【triton】语意分割(Deep Labv3 )基于triton ensemble部署推理服务

deeplabv3 triton ensemble

摘要

本博客详细地描述如何把语意分割(deeplabv3)模型的预处理、推理、后处理部署在同一个triton服务里面,其中,使用预处理和后处理采用python为backend实现,推理使用onnxruntime/tensorrt为backend,最后通过triton的ensemble定制预处理、推理和后处理的流水线。完成的项目代码可参考:triton_ensemble_model_zoo

triton ensemble 部署 onnx 模型

1、torch转onnx

python 复制代码
import torch
import torchvision
import onnx

# ========== 1. 加载预训练模型 ==========
model = torchvision.models.segmentation.deeplabv3_resnet50(
    weights=None,          # 不使用内置预训练权重
    aux_loss=True,         # 启用 aux_classifier,以匹配权重文件
    num_classes=21         # COCO 标准是 21 类(含背景),请按需修改
)
device = 'cuda' if torch.cuda.is_available() else 'cpu'
weight_path = r'weights/deeplabv3_resnet50_coco.pth'
state_dict = torch.load(weight_path, map_location=device)
model.load_state_dict(state_dict)
model = model.to(device).eval()

# ========== 2. 准备示例输入 ==========
# ONNX 导出需要提供一个示例输入张量,用于追踪计算图。
# 这里 batch_size 设为 1,但稍后会通过 dynamic_axes 声明为动态。
batch_size = 1
num_channels = 3
height, width = 512, 512   # DeepLabV3 期望的典型输入尺寸
dummy_input = torch.randn(batch_size, num_channels, height, width)

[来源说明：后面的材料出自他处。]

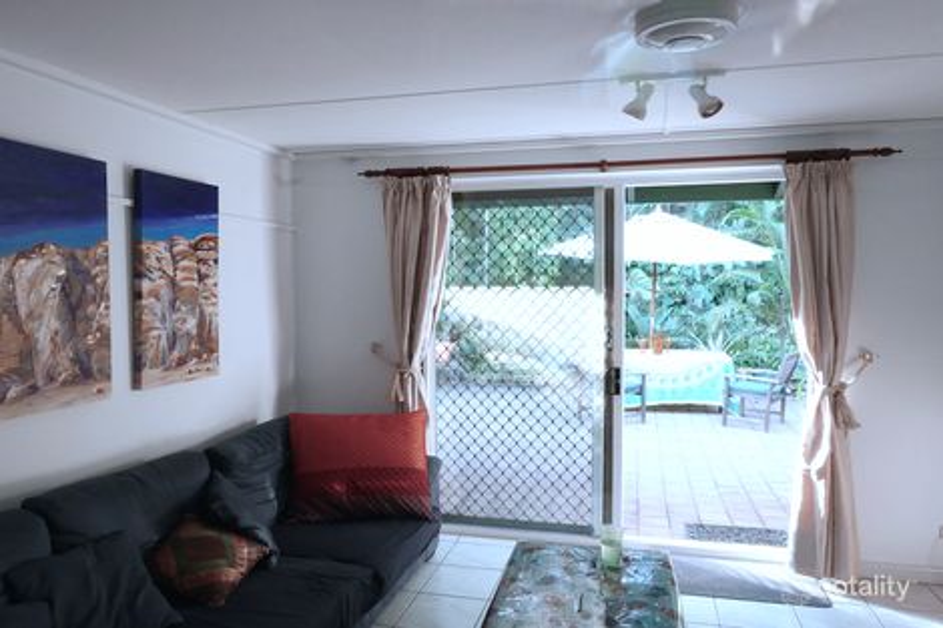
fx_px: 628
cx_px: 472
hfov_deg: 73.8
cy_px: 314
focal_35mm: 24
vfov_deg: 53.1
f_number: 11
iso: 1600
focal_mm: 10.9
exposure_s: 1/13
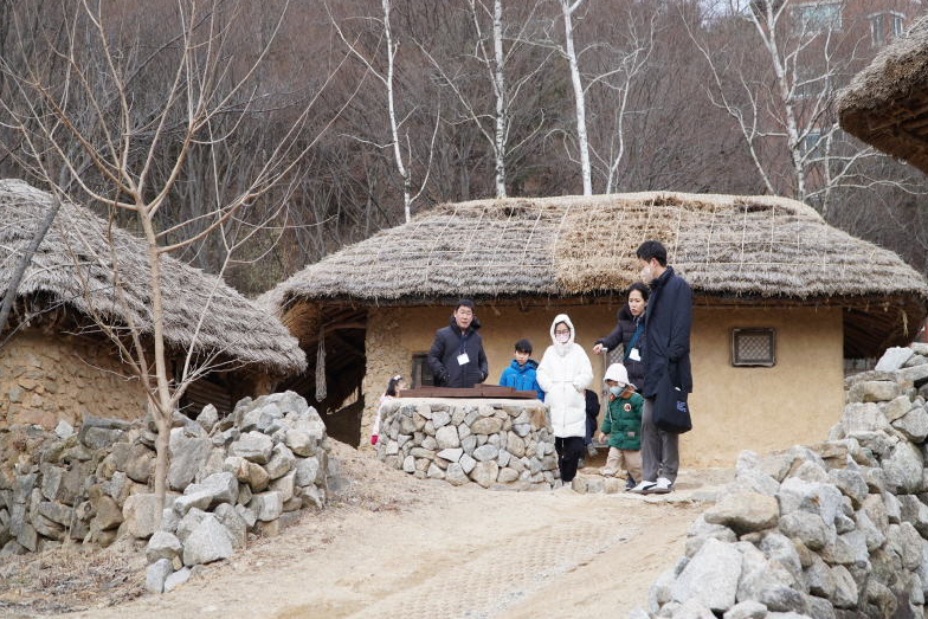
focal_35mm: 51
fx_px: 1302
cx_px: 459
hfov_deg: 39.2
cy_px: 311
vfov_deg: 26.7
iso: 100
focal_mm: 33
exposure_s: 1/200
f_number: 4.5
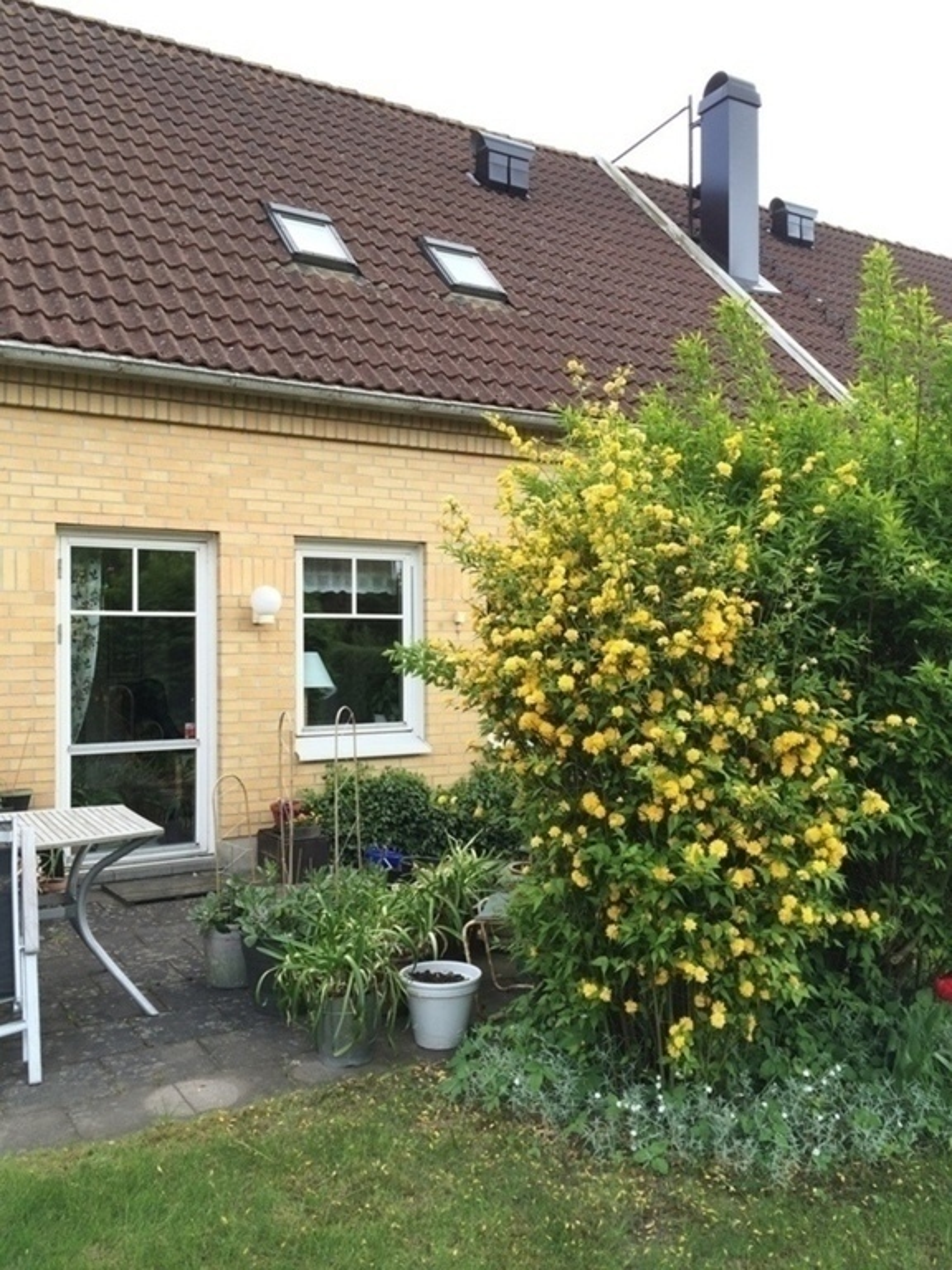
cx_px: 476
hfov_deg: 48.2
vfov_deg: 61.7
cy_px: 635
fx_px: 1063
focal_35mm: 29
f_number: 2.2
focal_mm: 4.15
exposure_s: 1/376
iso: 32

# ========== 3. 定义动态轴 ==========
# 在导出时,指定哪些维度是动态的(可变长度)。
# 我们通常希望 batch 维度动态变化,也可以让高度/宽度动态(但需要注意模型内部可能对尺寸有隐含约束)。
dynamic_axes = {
    "input": {0: "batch_size"},        # 输入张量的第 0 维是 batch
    "output": {0: "batch_size"},       # 输出字典中的 "out" 张量的第 0 维是 batch
    # 如果还需要动态图像大小,可以取消注释下面的行,但可能需要对预处理做额外处理
    # "input": {2: "height", 3: "width"},
    # "output": {2: "height", 3: "width"},
}

# ========== 4. 导出 ONNX 模型 ==========
onnx_file_path = "weights/deeplabv3_resnet50_coco.onnx"
torch.onnx.export(
    model,
    dummy_input,                         # 示例输入
    onnx_file_path,                      # 保存路径
    input_names=["input"],               # 输入名字
    output_names=["output"],             # 输出名字
    dynamic_axes=dynamic_axes,           # 动态轴配置
    opset_version=11,                    # ONNX opset 版本,建议 >=11
    do_constant_folding=True,            # 折叠常量优化
    dynamo=False,                       # 是否打印导出日志
)

print(f"ONNX 模型已保存至: {onnx_file_path}")

# ========== 5. 验证导出的 ONNX 模型(可选) ==========
# 加载 ONNX 模型进行结构验证
onnx_model = onnx.load(onnx_file_path)
onnx.checker.check_model(onnx_model)
print("ONNX 模型验证通过!")

# ========== 6. 使用 ONNX Runtime 进行简单推理测试(可选)==========
try:
    import onnxruntime as ort
    import numpy as np

    # 创建 ONNX Runtime 推理会话
    ort_session = ort.InferenceSession(onnx_file_path)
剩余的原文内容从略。